“‘Bad, Bad,’ says the buyer, but when he goes away, then he boasts.” – Proverbs 20:14
My struggle with buyer’s remorse grows worse with age. I used to not give a second thought to impulse purchases. Granted, that may be because they usually involved some combination of nuts and chocolate. Maybe it’s the slow, bending weight of caution, each year throwing another five-pound barbell of doubt in my backpack.
“Be responsible,” the anthem of adulthood, could also be translated, “More fear and second-guessing!” Maybe it’s because I know future Justin has less time now to repair the damages. Whatever the reason, I feel the urge to regret more often. I’ve grown fond of circling around past decisions, arms folded, knowingly pointing out all the flaws and errors I should have seen. It’s sure easier than doing something constructive today. The pre-purchase haggle, the clutching FOMO – they’re just buyer’s remorse working its way backward. I know what I could feel later and want to avoid that.
I know there’s another side, the one described in this proverb, and that’s what I want.

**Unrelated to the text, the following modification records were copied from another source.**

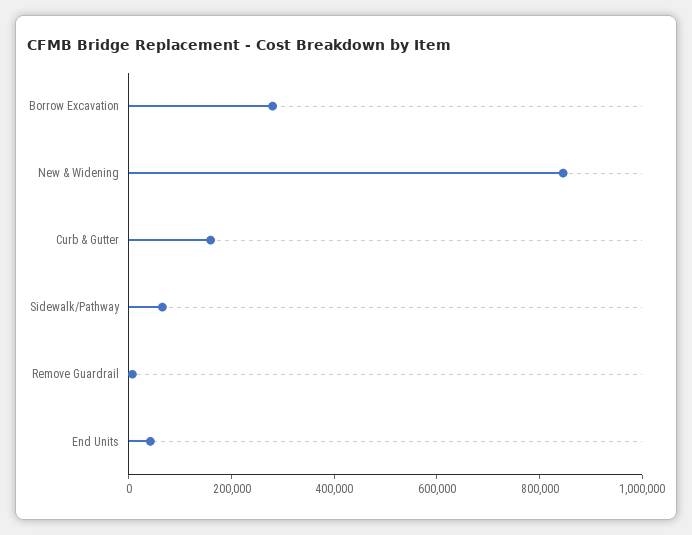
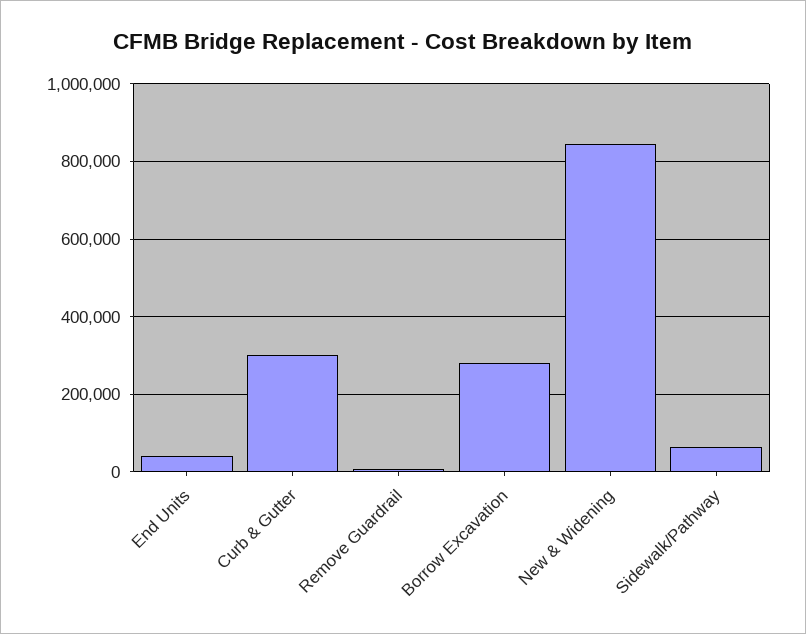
  {
    "Borrow Excavation": 280000,
    "New & Widening": 840000,
-   "Curb & Gutter": 150000,
+   "Curb & Gutter": 300000,
    "Sidewalk/Pathway": 60000,
    "Remove Guardrail": 0,
    "End Units": 40000
  }

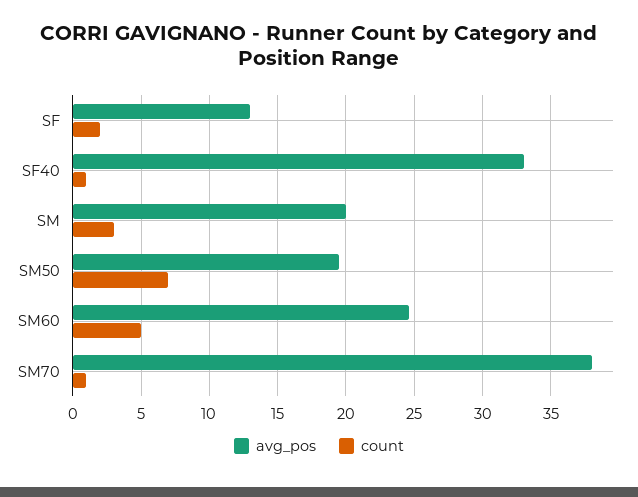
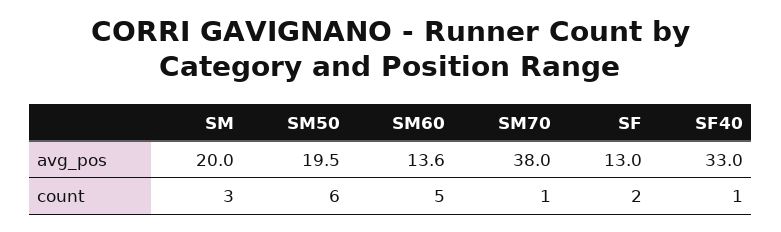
  {
    "avg_pos": {
      "SF": 13,
      "SF40": 33,
      "SM": 20,
      "SM50": 19.5,
-     "SM60": 24.5,
+     "SM60": 13.6,
      "SM70": 38
    },
    "count": {
      "SF": 2,
      "SF40": 1,
      "SM": 3,
-     "SM50": 7,
+     "SM50": 6,
      "SM60": 5,
      "SM70": 1
    }
  }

When my wife and I went to sell our first home, a tiny old condo, our realtor wrote in the description “Pride of ownership!” We laughed over the phrase, but it stuck with me. Sometimes a possession can really grow on you. It could merely be beauty in the eye of the beholder, like the smarmy folks who bring in their precious “antique” cabinet for appraisal, only to hear that they could repurpose it for higher value as firewood.
But sometimes, you discover something is a lot more valuable than you could have ever imagined. The longer you have it, the more you put it through its paces, the more you discover hidden features or unforeseen advantages. That’s the gospel. As a Christian, you come into possession of God himself. Yet every time, before the transaction is made, and many times immediately after, the new Christian is not sure he got such a good deal. He’s counting up all the losses. Even if he knows that God is real and only Jesus saves, he may not be convinced that being saved is such a great thing. I have to give up all this fun so I can be a judgmental stiff?
The truly amazing thing is that God gives us his grace for free, and persists in giving it away even under our disrespectful terms of skepticism. We’re like Nathanael, when he heard about Jesus – “Can anything good come out of Nazareth?” (Jn 1:46) Alright, God, is there anything good that comes out of this, or is it just a bunch of can’ts and shan’ts? There’s a ton of good that comes out of this relationship with God, but it’s the kind of good that comes from a friendship or romance, that you keep discovering in fresh rounds, and keeps taking you by surprise.
As Christians, we don’t know how good we’ve got it. That’s why when Paul prays for the Christians in Ephesus, he asks that they “would have the eyes of the hearts enlightened…that they might know the hope they’re called into.” He wants them to know the “riches of their glorious inheritance,” and the immeasurable power of God for them. (Eph 1:18-19) The life of a Christian is a never-ending increase in buyer’s satisfaction.